Legislation to bolster the nation’s nuclear forensics capability recently passed in the House, enacting many recommendations in a report by the American Physical Society (APS) and the American Association for the Advancement of Science (AAAS).
The need for this [legislation] has gone up since the end of the Cold War,” said Rep. Bill Foster, (IL-14th), explaining that the appearance of nuclear materials on the black market is a growing global concern.
Nuclear forensics is the technical analysis of materials to determine their nature and origin. The scientific process is used on nuclear materials that have been intercepted or following an explosion to deter or respond to nuclear terrorism.
Michael May, professor emeritus at Stanford University’s School of Engineering and a senior fellow with the Freeman Spogli Institute for International Studies, chaired the panel that wrote the report, which was released in February. The study group concluded that the U.S. is in danger of losing some of the expertise needed to rapidly identify nuclear materials smuggled on the black market or used in a detonation.

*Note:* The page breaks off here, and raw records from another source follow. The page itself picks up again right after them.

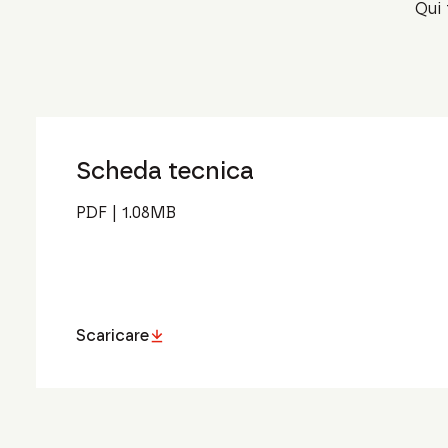
Qui 
Scheda tecnica
PDF
|
1.08
MB
Scaricare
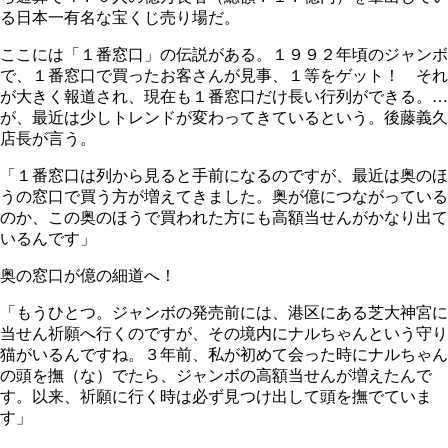
る日本一有名な宝くじ売り場だ。
ここには「１番窓口」の伝説がある。１９９２年頃のジャンボ
で、１番窓口で買ったお客さんが見事、１等をゲット！ それ
が大きく報道され、現在も１番窓口だけ長い行列ができる。…
が、最近は少しトレンドが変わってきているという。後藤義久
店長が言う。
「１番窓口は列から見ると手前になるのですが、最近は奥のほ
うの窓口で買う方が増えてきました。奥が億につながっている
のか、この奥のほうで買われた方にも高額当せんがかなり出て
いるんです」
奥の窓口が億の細道へ！
「もうひとつ。ジャンボの発売前には、港区にある芝大神宮に
当せん祈願へ行くのですが、その境内にナルちゃんという守り
猫がいるんですね。３年前、私が初めて会った時にナルちゃん
の頭を撫（な）でたら、ジャンボの高額当せんが増えたんで
す。以来、祈願に行く時は必ず見つけ出して頭を撫でていま
す」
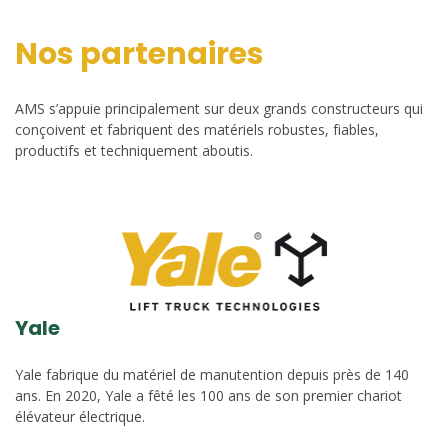
Nos partenaires
AMS s’appuie principalement sur deux grands constructeurs qui
conçoivent et fabriquent des matériels robustes, fiables,
productifs et techniquement aboutis.
Yale
Yale fabrique du matériel de manutention depuis près de 140
ans. En 2020, Yale a fêté les 100 ans de son premier chariot
élévateur électrique.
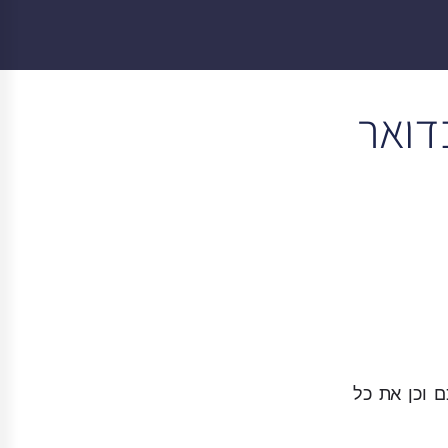
דואר
שלכם וכן את כל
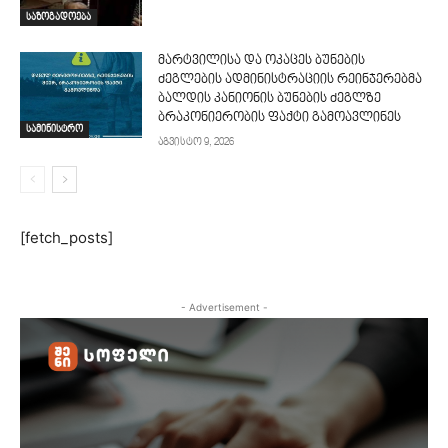
საზოგადოება
მარტვილისა და ოკაცეს ბუნების
ძეგლების ადმინისტრაციის რეინჯერებმა
ბალდის კანიონის ბუნების ძეგლზე
ბრაკონიერობის ფაქტი გამოავლინეს
სამინისტრო
აგვისტო 9, 2026
[fetch_posts]
- Advertisement -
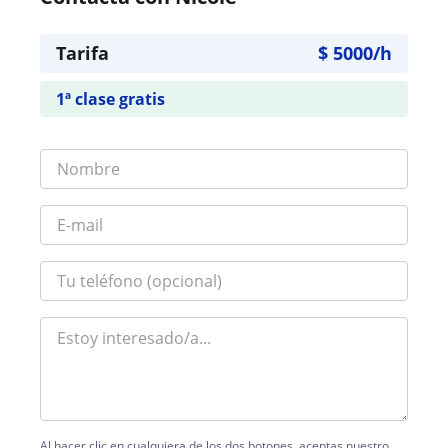
Tarifa
$
5000
/h
1ª clase gratis
Al hacer clic en cualquiera de los dos botones, aceptas nuestro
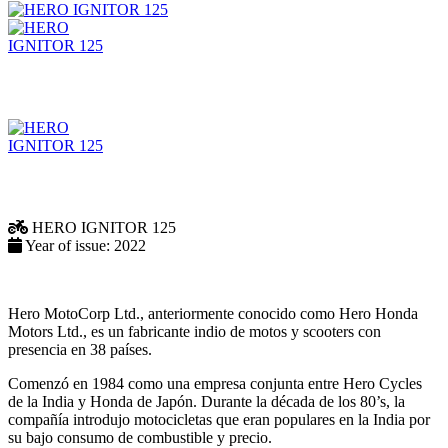
HERO
IGNITOR 125
Year of issue:
2022
Hero MotoCorp Ltd., anteriormente conocido como Hero Honda
Motors Ltd., es un fabricante indio de motos y scooters con
presencia en 38 países.
Comenzó en 1984 como una empresa conjunta entre Hero Cycles
de la India y Honda de Japón. Durante la década de los 80’s, la
compañía introdujo motocicletas que eran populares en la India por
su bajo consumo de combustible y precio.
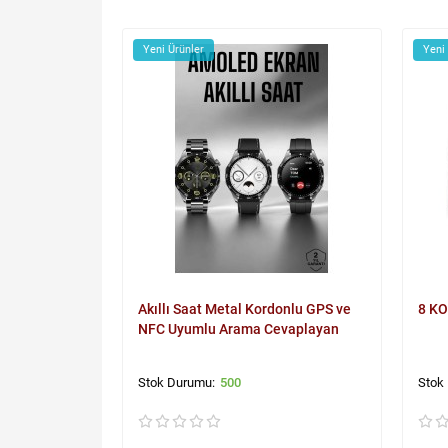
Yeni Ürünler
Yeni
Akıllı Saat Metal Kordonlu GPS ve
8 K
NFC Uyumlu Arama Cevaplayan
500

After the report was released, Foster, a former Fermilab physicist, introduced a bill (H.R. 5929) that included some of the study’s recommendations. The legislation was rewritten as an amendment to the Fiscal Year 2009 Defense Authorization Bill, which the House passed on May 23.
• Supports the research and development of nuclear forensics capability;
• Creates a fellowship for Ph.D. candidates in nuclear chemistry;
• Calls for the creation of an international database of nuclear materials;
• Establishes an independent Nuclear Forensics Advisory Panel; and
• Requires the President to report to Congress on cabinet-level participation in nuclear terrorism preparedness exercises that include nuclear forensics analysis.
An international database to track the source of nuclear materials could play a critical role in deterring a terrorist attack, said Foster.
“If they know that we can trace it back to them, that’s one of the few very strong deterrents that we have,” he said.
Foster’s amendment to move the bill along the legislative process was easily agreed to in the House.
“We proposed it at a propitious time,” he said.
Reps. Ellen Tauscher (CA-10th) and Adam Smith, (WA-9th), provided Foster with assistance on the issue.
“Foster’s ability to understand the science behind the legislation also played a key role in its success, said Francis Slakey,” senior adviser to the study group and associate director of public affairs for APS.
“Rep. Foster comprehends that the solutions to issues confronting our nation often involve tapping our scientific expertise,” said Slakey.
Nuclear forensics was first developed during the Cold War, but since then, the nation’s capability has declined as scientists have neared retirement. According to the report, between 35 to 50 scientists are working on nuclear forensics in national laboratories, and many of them are ready to leave the field.
Benn Tannenbaum, associate program director of the Center for Science, Technology and Security Policy at AAAS, said, “While the number of scientists and engineers working in the field has gone down, the response to the report will hopefully lead to an increase in the size and scope of an appropriately skilled workforce.”
Foster echoed Tannenbaum’s comments.
“A very important part of this is to encourage a next generation of nuclear forensics experts,” he said.